Jason responds by confessing that he sometimes wishes he was dead, which upsets her. He explains that he feels incomplete.  He dreams of running and asks her what that’s like.  After trying to explain it, she decides to take him for a run instead.  His mother is wary, but allows it.  She takes him outside in his wheelchair and runs as fast as she can, until she hits that runner’s high feeling.  Even bound to his chair, he feels it, too.

The author does a wonderful job of juxtaposition with Jason vs.
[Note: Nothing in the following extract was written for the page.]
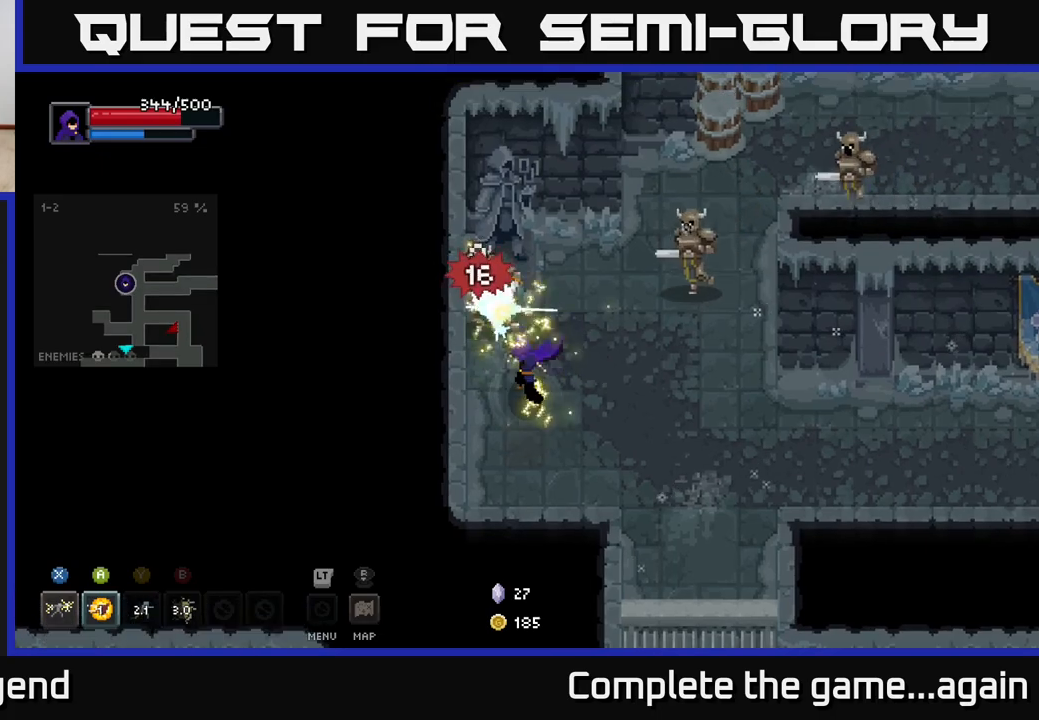
{"buttons": [], "left_stick": "down", "right_stick": "center", "events": [[183, "X", "up"], [200, "left_stick", "up-right"], [250, "left_stick", "down-right"], [400, "left_stick", "down"]]}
Catherine’s brother David.  One has physical abilities, the other has mental ability.  Catherine battles with what matters more – her own feelings or the opinions of others.  In the end, she decides that her friendship with Jason and her love for her brother take precedence over what others might think or say.

I saw many similarities between Colin and the character David.  At this point, Ryan and Robbie don’t seem to ever be embarrassed by Colin, which is good.  I worry that won’t always be the case.  I hope we can raise them to understand that friendship and love are more important than what small-minded people think and say. 

One of the “Rules” Catherine made for David struck a chord with me:

Sometimes people laugh when they like you. But sometimes they laugh to hurt you.

I read this out loud to Rick.  He agreed that’s something we both worry about Colin facing as he gets older.  We have zero tolerance for bullying in our house – from anyone – but what can you do to protect your kids outside the home? 

Colin and Ryan are in the same grade.  I hate to put something so heavy on a 7 year old’s shoulders, but I hope Ryan will always try to protect his brother.  I know it won’t always be easy.  I hope we can raise Robbie and Ryan to understand that it’s never okay to make fun of someone for being different – that standing up for the people you love is more important than following the crowd.